Dr Sarkies has moved to The University of Sydney from Macquarie University, where he was part of the team at the Australian Institute of Health Innovation.

He joins fellow leaders in implementation science at SHP, Dr Heather Shepherd from the University’s Susan Wakil School of Nursing and Midwifery, and Associate Professor Leanne Hassett from the Sydney School of Health Sciences.

The three leaders will provide support to SHP’s Clinical Academic Groups and oversee the Research Translation Fellowship program, and lead the online implementation science Community of Practice, which has over 800 members from across Australia. They will also lead Sydney Health Partners’ annual implementation science conference, host regular masterclasses and workshops, and manage the annual SHP pilot grant scheme.

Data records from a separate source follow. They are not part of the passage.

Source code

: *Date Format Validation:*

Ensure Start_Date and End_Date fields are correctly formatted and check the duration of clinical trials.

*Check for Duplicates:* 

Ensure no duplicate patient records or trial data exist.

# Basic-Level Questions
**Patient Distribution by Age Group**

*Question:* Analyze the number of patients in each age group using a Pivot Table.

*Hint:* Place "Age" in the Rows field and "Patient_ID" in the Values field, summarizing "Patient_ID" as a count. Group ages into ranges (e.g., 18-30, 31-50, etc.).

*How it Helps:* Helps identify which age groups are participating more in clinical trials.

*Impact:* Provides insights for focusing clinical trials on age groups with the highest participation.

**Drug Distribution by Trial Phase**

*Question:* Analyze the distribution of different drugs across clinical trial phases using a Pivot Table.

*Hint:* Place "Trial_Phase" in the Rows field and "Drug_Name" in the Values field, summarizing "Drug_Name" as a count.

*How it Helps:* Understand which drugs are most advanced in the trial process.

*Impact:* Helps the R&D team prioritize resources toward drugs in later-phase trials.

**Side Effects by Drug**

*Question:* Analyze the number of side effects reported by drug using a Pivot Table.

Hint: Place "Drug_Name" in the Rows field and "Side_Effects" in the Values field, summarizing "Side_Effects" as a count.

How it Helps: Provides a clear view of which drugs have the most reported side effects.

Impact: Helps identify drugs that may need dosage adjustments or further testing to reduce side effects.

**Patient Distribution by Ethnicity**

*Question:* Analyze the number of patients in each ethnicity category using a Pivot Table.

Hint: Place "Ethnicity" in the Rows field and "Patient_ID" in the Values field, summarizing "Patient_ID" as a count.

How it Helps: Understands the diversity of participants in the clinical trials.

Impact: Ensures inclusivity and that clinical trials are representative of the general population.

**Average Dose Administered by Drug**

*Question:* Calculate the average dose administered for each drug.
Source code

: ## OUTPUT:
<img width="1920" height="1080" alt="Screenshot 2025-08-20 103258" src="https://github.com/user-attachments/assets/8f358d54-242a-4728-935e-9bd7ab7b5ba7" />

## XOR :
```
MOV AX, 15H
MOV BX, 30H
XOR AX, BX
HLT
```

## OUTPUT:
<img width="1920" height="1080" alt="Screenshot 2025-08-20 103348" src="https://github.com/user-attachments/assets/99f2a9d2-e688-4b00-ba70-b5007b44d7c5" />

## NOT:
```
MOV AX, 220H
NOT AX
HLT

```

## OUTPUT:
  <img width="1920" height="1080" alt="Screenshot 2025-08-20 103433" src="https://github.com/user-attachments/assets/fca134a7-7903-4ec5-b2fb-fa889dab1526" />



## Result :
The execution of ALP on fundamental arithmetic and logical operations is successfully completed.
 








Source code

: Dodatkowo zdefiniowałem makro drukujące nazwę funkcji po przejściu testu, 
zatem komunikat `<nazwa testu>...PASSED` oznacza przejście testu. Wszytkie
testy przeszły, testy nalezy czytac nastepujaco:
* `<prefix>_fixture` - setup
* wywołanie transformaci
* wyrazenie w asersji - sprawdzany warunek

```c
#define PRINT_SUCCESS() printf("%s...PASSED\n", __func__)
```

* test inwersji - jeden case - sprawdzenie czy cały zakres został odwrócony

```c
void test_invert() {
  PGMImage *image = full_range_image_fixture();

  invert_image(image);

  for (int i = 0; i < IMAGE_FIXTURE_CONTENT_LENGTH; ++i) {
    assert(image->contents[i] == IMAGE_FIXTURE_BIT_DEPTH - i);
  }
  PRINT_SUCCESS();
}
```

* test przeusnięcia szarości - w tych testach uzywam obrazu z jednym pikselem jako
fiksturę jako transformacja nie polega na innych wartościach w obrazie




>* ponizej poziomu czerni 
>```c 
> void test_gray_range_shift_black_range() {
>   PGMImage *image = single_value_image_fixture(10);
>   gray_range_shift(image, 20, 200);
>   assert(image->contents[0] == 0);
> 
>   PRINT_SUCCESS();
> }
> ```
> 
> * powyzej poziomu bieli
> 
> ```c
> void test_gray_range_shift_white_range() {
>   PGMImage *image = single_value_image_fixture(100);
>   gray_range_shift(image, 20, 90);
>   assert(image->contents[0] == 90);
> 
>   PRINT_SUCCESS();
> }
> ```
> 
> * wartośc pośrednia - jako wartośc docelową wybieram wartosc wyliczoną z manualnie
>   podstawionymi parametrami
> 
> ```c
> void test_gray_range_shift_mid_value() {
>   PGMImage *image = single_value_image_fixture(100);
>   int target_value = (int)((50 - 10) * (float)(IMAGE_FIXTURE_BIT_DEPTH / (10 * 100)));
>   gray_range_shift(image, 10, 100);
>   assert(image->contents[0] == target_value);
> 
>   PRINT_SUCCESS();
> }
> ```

Dr Sarkies, who was a physiotherapist before embarking on a research career, believes Sydney Health Partners has a rare opportunity to impact the translation of research evidence into clinical practice.

“It seems like Sydney Health Partners is in this really nice position to help implement the research coming out of institutes and make them work in the health service and communicate the needs of the health services back to those research institutes,” he said. “That was quite a big motivator to be involved.”

“There are very few opportunities in academia and clinical care where you have that really strong connection between the two. I don’t think there’s very many places in Sydney, NSW or even Australia that have that kind of footprint.”

As independent researchers, the three leaders will also focus on developing the discipline of implementation science.

Dr Heather Shepherd combines 20 years’ experience as an intensive care nurse with academic research in implementation science.

“Nurses are often the lynchpin and coordinator of many aspects of a patient’s care,” she said.

“They really understand how a health system works and how all the multidisciplinary teams come together, and that kind of understanding is a massive bonus when you’re trying to implement change at a health service level. I really see the value of having nurses as leaders in this space.”

Associate Professor Leanne Hassett is a fulltime academic and former physiotherapist who spent 15 years working in brain injury rehabilitation.

“Even though it’s been ten years since I was officially a clinician, I still feel like a clinician at heart, so I am really passionate about evidence-based practice and being able to deliver the best care to patients,” she said.

“I’m interested in continuing to develop the methodology of implementation science and working with the wonderful brains trust Sydney Health Partners has put together. Implementation science still seems like a new thing to a lot of people, and I think there’s a lot of room to build capacity in the discipline.”